Carried Interest in the Crosshairs
As Congress considers tax reform in 2013, private equity comes under fire
With the start of a new year and the presidential campaign finally in the rearview mirror, the government is getting back to business. So what's on the agenda? Well, of course no one knows for sure, but there's a pretty good indication that the private equity industry’s tax advantages could disappear. The presidential election brought unprecedented attention to the industry and the enormous personal wealth it can generate, thanks to Bain Capital co-founder Mitt Romney's failed bid for the White House. Now the government needs to raise money, and policy makers may view private equity as a cash cow. On a macro-economic level, the U.S. is deleveraging and there's massive debt hanging over the nation's head. In fact, government spending is projected to outpace revenues by more than 25 percent over the next decade, unless something changes, according to the Congressional Budget Office, a nonpartisan agency that analyzes costs. The federal government is looking for ways to close that gap. Could private equity be the answer? Here's a look at some of the policies and tax issues likely to affect the private equity industry during 2013.
In the broadest sense, most industry experts believe tax reform will be on the agenda during the 2013 Congressional session. The so-called "fiscal cliff" threatening the U.S. at the end of 2012 underscores the need for tax reform. Historically, substantive tax reform has only taken place three or four times in the U.S., most recently in 1986, which was more than 20 years ago. Every constituency has a stake in the outcome, which makes it challenging for policymakers to reach an agreement. Successfully implementing tax reform is difficult, so most of the time, it gets ignored. But with the recent fiscal cliff fiasco, everyone has realized tax reform is long overdue. That said, no one likes his or her taxes increased. But, unlike the recent picture that's been painted in the mainstream media, it seems that private equity dealmakers welcome tax reform at the highest level as a better alternative to Congress' haphazardly targeting the private equity industry year after year to generate revenue.

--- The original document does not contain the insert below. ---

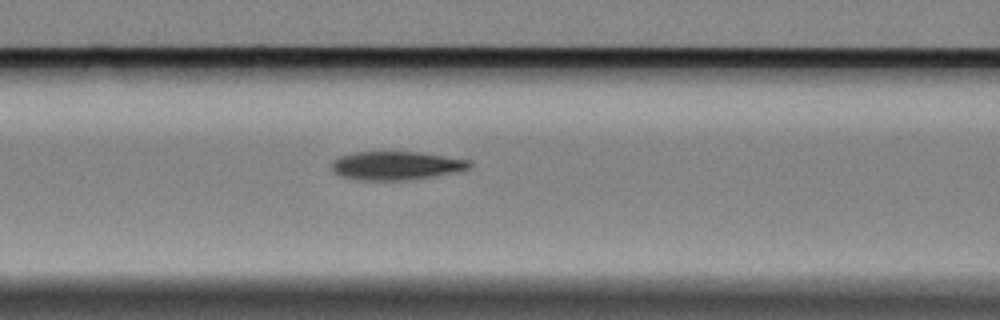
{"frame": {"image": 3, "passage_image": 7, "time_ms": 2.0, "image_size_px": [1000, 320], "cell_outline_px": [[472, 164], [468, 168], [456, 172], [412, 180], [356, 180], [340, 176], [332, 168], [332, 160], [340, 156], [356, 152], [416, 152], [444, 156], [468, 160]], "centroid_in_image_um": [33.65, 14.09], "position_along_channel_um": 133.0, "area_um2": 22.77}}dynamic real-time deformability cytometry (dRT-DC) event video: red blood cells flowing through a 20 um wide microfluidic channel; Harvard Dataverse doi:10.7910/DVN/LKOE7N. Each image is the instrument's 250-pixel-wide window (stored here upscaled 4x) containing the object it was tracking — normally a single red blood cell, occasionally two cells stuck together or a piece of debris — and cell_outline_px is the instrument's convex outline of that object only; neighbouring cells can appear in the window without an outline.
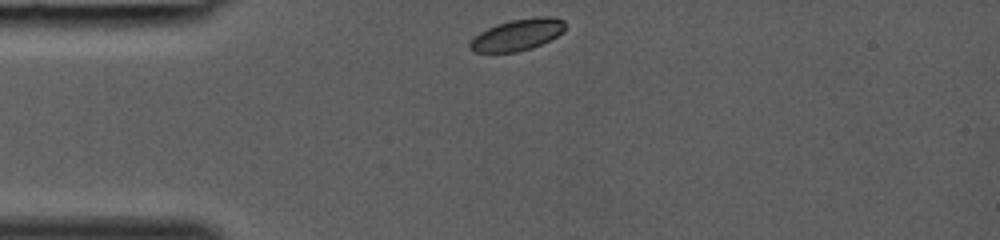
{"species": "common noctule bat (a hibernating species)", "species_latin": "Nyctalus noctula", "temperature_condition": "room temperature", "stored_images_in_passage": 25, "camera_frame_rate_fps": 3000, "um_per_image_px": 0.085, "animal": {"sex": "female", "body_mass_g": 19.0, "forearm_length_mm": 53.3}, "frame": {"image": 1, "passage_image": 1, "time_ms": 0.0, "image_size_px": [1000, 240], "cell_outline_px": [[564, 32], [532, 48], [516, 52], [476, 52], [468, 48], [468, 44], [480, 32], [496, 24], [512, 20], [536, 16], [552, 16], [564, 20]], "centroid_in_image_um": [43.98, 2.95], "position_along_channel_um": 41.0, "area_um2": 17.34}}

"If tax increases to private equity aren't part of a larger tax reform, dealmakers feel, and perhaps rightfully so, that lawmakers will just come back and ask for more at a later date. If an increase in taxes is part of a real tax reform, it shows the industry that Congress has really looked at the industry, considered the implications and that it's not just being used as this year's revenue raiser," says Mel Schwarz (pictured), a partner and director of tax legislative affairs in Grant Thornton's national tax office. "The industry has to feel that the deal that's struck will be in place for some extended period of time. If it's not part of a larger tax reform package, the industry will feel like it's always on the table."
What's more, people in the industry recognize tax reform is necessary. "We can't continue to be in a tax crisis, year after year. Businesses can manage business risk, not political risk," says Brett Palmer, president of the Small Business Investor Alliance (SBIA), which lobbies Congress on behalf of the small-to-middle-market private equity industry.
However, when the tax reform discussion heats up, nothing will be off limits, and industry associations, such as the Association for Corporate Growth (ACG), are urging private equity firms to stay abreast of the ever-changing situation. "It's critical that middle-market private equity professionals remain vigilant and become engaged in the dialogue," says Gary LaBranche, president and CEO of ACG (pictured). "There are so many items that will be on the table. It is critical that Congress understands the role private equity plays in building and growing middle-market companies. Punishing PE will negatively impact middle market growth."